ID card hopefuls face all-day wait
ABU DHABI and DUBAI // Day-long queues, cancelled appointments and even police greeted residents trying to get their national ID cards in the third day of strict new enforcement rules.
At the Mushrif Emirates ID Authority building yesterday, the only registration centre in the capital, some residents arrived as early as 4am. Yet just hours after the centre opened at 7.30am, frustration at the long queues was turning to disbelief as it became obvious that many in the crowd had no chance of seeing their forms processed that day. It was a maddening prospect for many who needed the cards quickly because of the new rule that people must have the card for all vehicle and licensing procedures. Some had tried and failed to get the cards for three days.
Syed Jhon, 22, from Pakistan, who arrived in the UAE a month ago and is looking for work as a driver, said he was told to come back today. "I came here at 5am because without this card we cannot do anything." About a half-dozen police officers stood guard behind barriers set up to direct the queues, which stretched around the walls of the office. At 11.45am, when the crowds were swelling, Capt Haji al Buloushi of the police announced over a megaphone that everyone not queued up behind the guide barriers should leave.

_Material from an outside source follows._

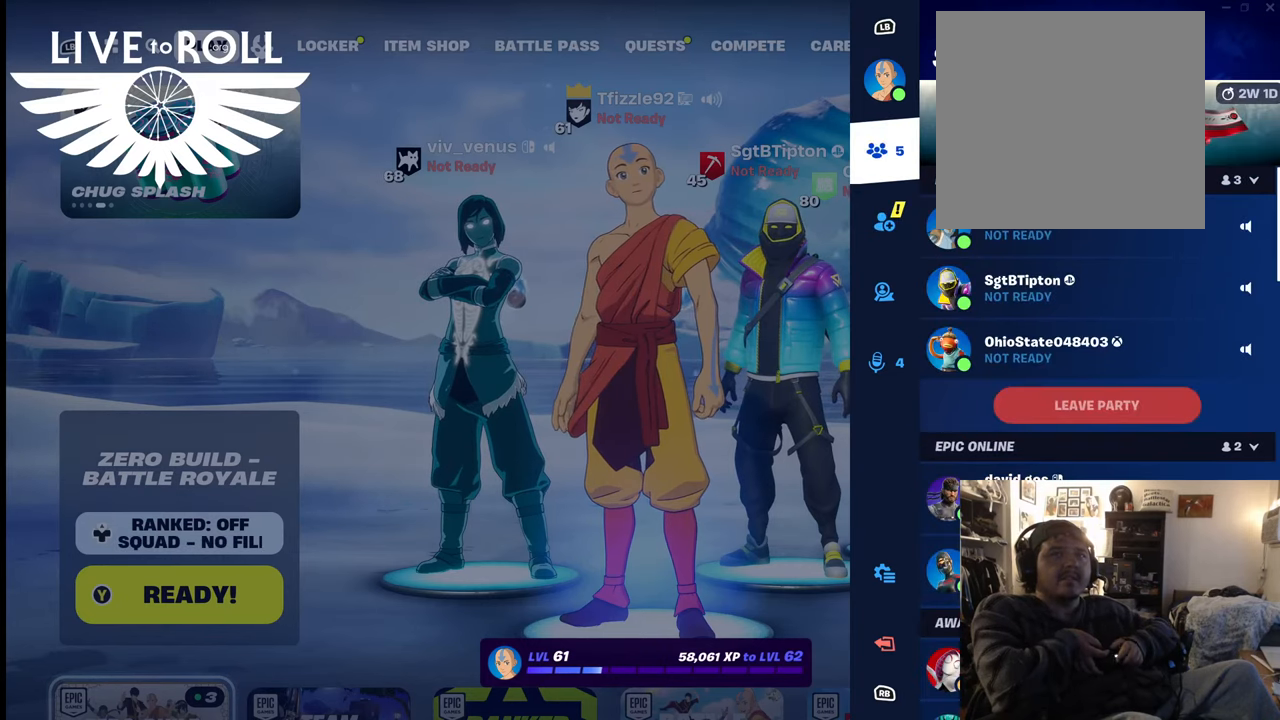
{"buttons": [], "left_stick": "center", "right_stick": "center", "events": []}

"All the employees inside will not take any papers," he announced. "Come back tomorrow from 7.30 to 2.30." Soon after, he made another announcement, that people without forms would not be served at all, regardless of their place in line. Everyone else was then directed into a single queue where staff stamped their forms with new appointment times. Ali, 39, from Syria, who arrived with others from his company, accompanied by a human resources representative, said it took him just an hour to get processed.

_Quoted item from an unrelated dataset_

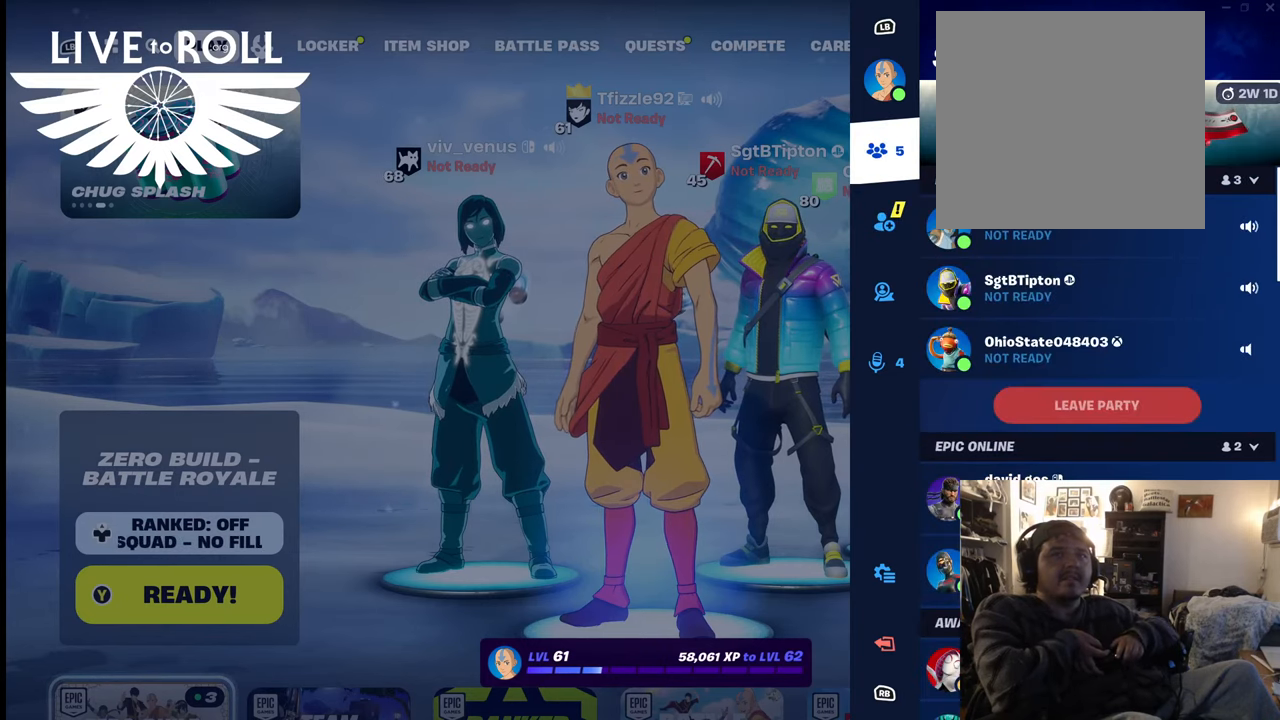
{"buttons": [], "left_stick": "center", "right_stick": "center", "events": [[100, "left_stick", "right"], [334, "left_stick", "center"]]}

But he said yesterday morning that he saw a group of about 10 men trying to force their way past the police barriers. "I don't know what is the problem, exactly," said Ali, who works for a government-owned company but declined to give his last name or profession. "People are waiting for a long time. There is no need to force to go inside anywhere." Similar scenes unfolded in Dubai, where lines also began forming before sunrise. By noon, hundreds of people were waiting for their numbers to be called. Applicants who arrived later were advised by the staff to come another day; the centre was already full.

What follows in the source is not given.